### Assignment 1
In the listing, convert the part that opens with the line containing "At which label" and closes with the line containing "02-15 21:00" into a JSON list of strings, one string per line, with blank lines omitted.

### Document extract

Whilst I am more interested in a new OEM EF85/1.8 I welcome the small form factor and will be interested in the IQ of this lens.


----------



## LSXPhotog (Apr 20, 2018)

This brand actually makes some pretty decent stuff. I had one of their fully manual lenses for my M5 and it was very nice. I would be interested in one of these for travel photos if it's cheap enough.


----------



## eosuser1234 (Apr 21, 2018)

nice buy until canon bricks it in their latest firmware update.


----------



## andrei1989 (Apr 21, 2018)

i've just seen the rest of the photos and i must say the lens looks good! much better than the yongnuo and even better than the canon versions


----------



## bergstrom (Apr 24, 2018)

But they couldn't go and make a 1.4?


----------



## andrei1989 (Apr 24, 2018)

bergstrom said:


> But they couldn't go and make a 1.4?



this quite recent article is just for you 
https://fstoppers.com/gear/reasons-consider-f18-over-f14-lens-options-243779


----------



## MintChocs (Apr 24, 2018)

### Listed entries
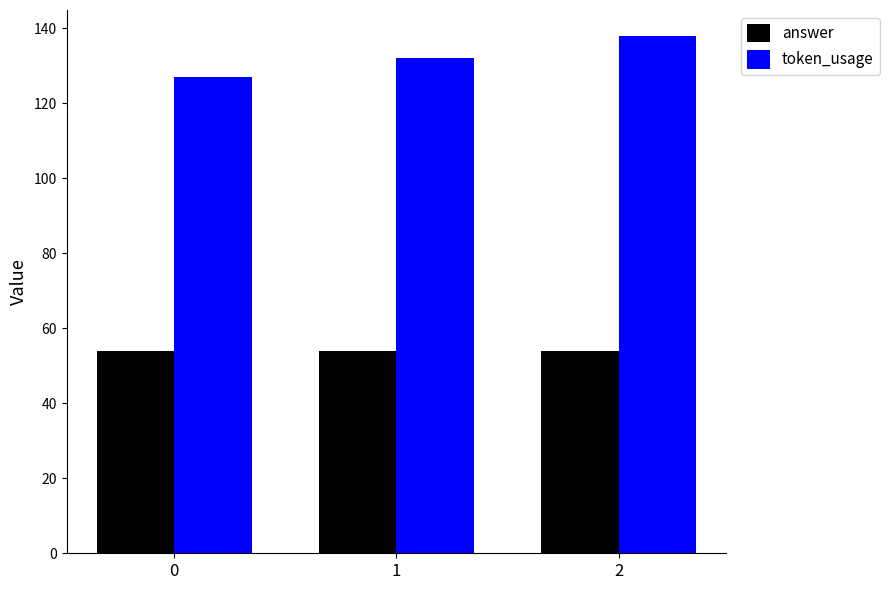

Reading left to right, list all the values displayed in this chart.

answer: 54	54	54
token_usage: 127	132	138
* * *
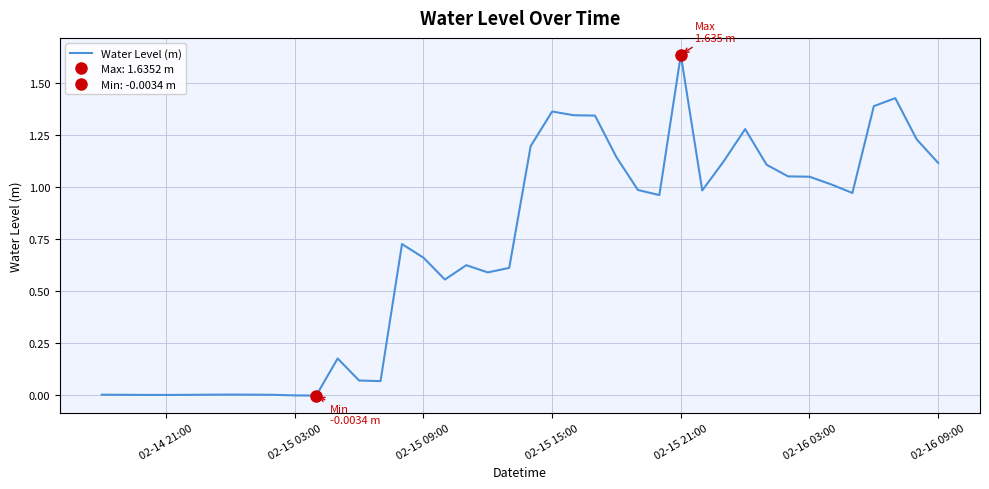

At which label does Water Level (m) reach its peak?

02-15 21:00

### Assignment 2
Extend the forum thread about the lens from the point where it stops.

### Answer section 1
[
  "At which label does Water Level (m) reach its peak?",
  "02-15 21:00"
]

### Answer section 2
Can it be worse than the Canon 85mm f1.8? Not that I am saying that the Canon is a bad lens but it is an old one. It might even have better coatings than the Canon so maybe less flare and CA. This is just speculation.


----------



## Bennymiata (May 7, 2018)

I bet the AF won't be up to Canon standards though. :'(


----------



## andrei1989 (May 30, 2018)

any word on price/availability for this lens?


----------



## fullstop (Jun 21, 2018)

any news re. this lens? Or vapor ware only?


----------



## andrei1989 (Jun 21, 2018)

still nothing...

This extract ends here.